--- REQUIRED ACTION ---
Beginning at the line that contains "en. Super fijne deodorant die de", reproduce every line to the end of the material without changing any of them.
*** Block opens ***
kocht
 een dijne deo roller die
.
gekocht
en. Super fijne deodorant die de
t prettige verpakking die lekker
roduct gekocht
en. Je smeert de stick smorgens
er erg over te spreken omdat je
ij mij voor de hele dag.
*** Block closes ***
--- EXERCISE OUTPUT ---
en. Super fijne deodorant die de
t prettige verpakking die lekker
roduct gekocht
en. Je smeert de stick smorgens
er erg over te spreken omdat je
ij mij voor de hele dag.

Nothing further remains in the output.